*INPUT RECORDS*.
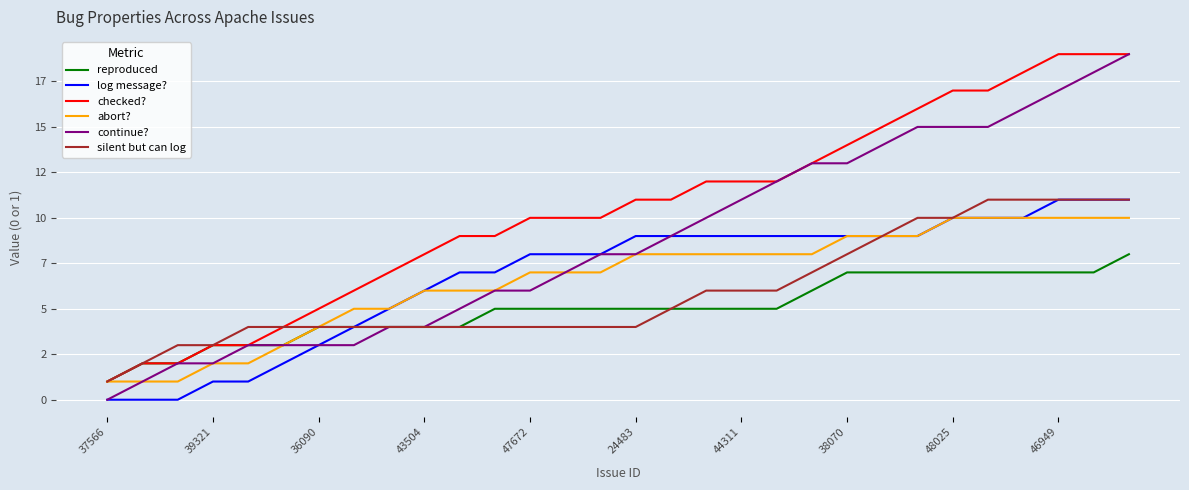

What is the minimum value for reproduced?

1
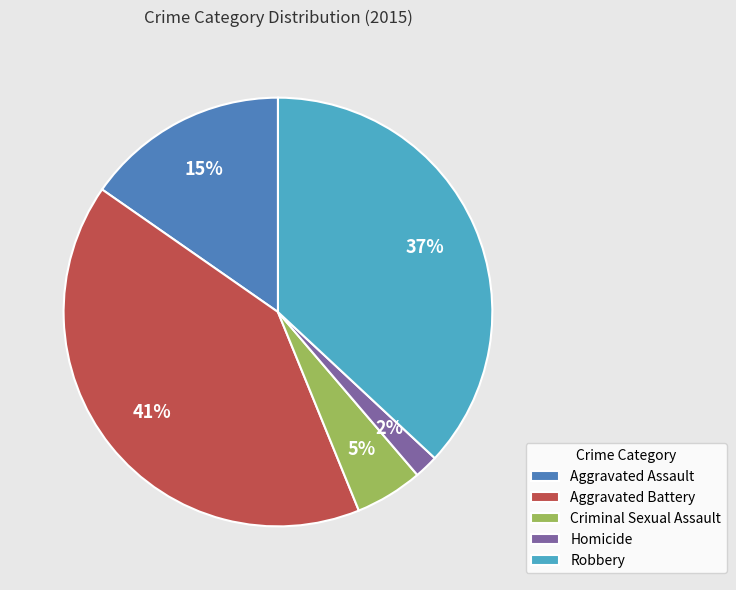

Is it true that Aggravated Battery is 29% of the pie?

False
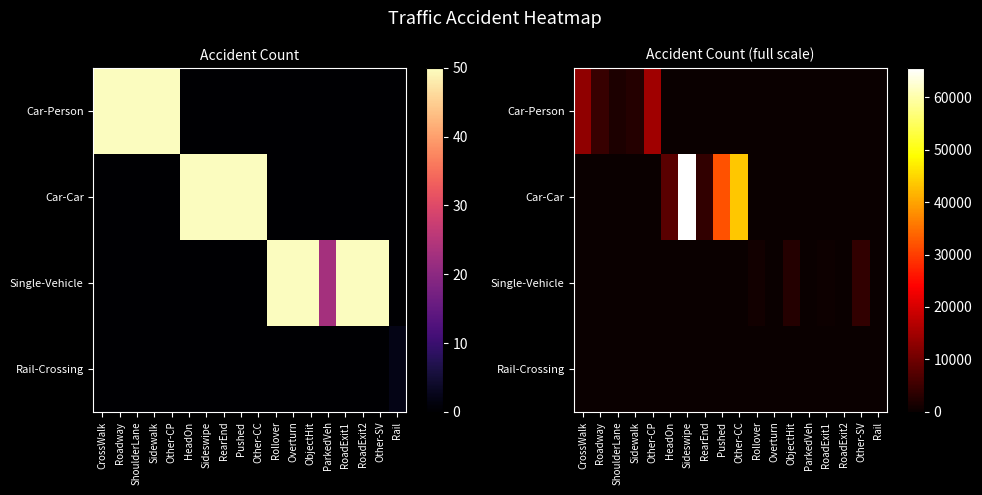

List the series in order of their peak value, highest first.

Car-Car, Car-Person, Single-Vehicle, Rail-Crossing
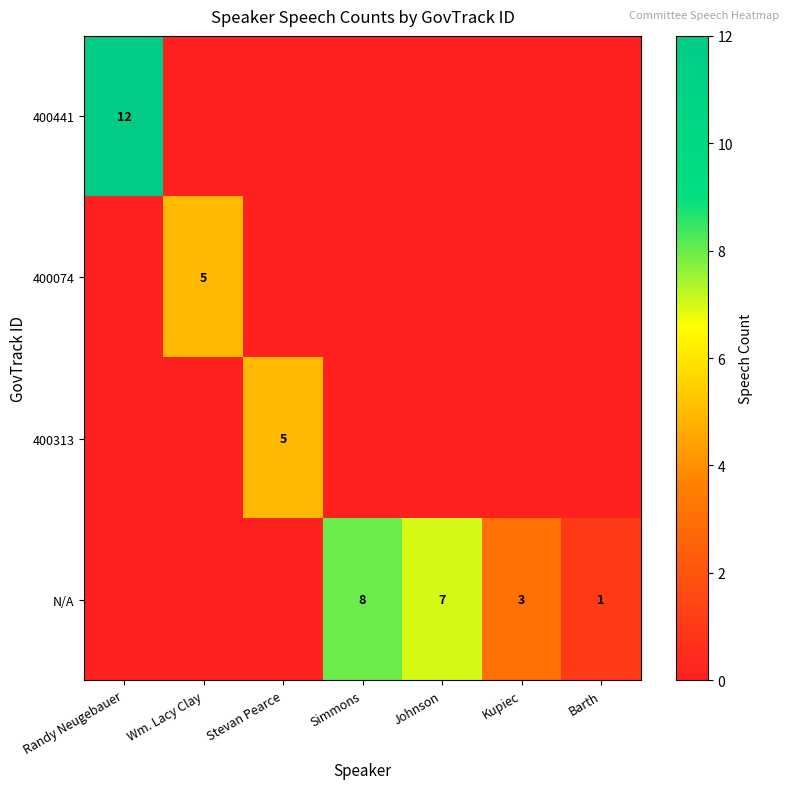

How many data points does each series have?

7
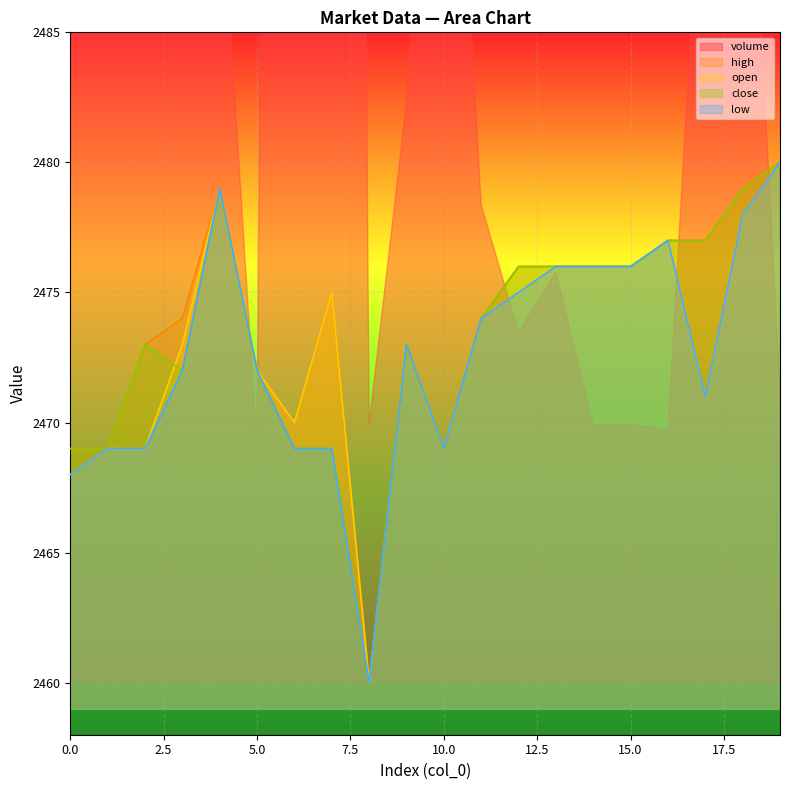

What is the minimum value for open?

2460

*WORK REQUIRED*. Write out the entries again, swapping each "minimum value" for "lowest value" and changing nothing else. Leave the pictures out.

*ANSWER TO THE PROBLEM*.
What is the lowest value for reproduced?

1

Is it true that Aggravated Battery is 29% of the pie?

False

List the series in order of their peak value, highest first.

Car-Car, Car-Person, Single-Vehicle, Rail-Crossing

How many data points does each series have?

7

What is the lowest value for open?

2460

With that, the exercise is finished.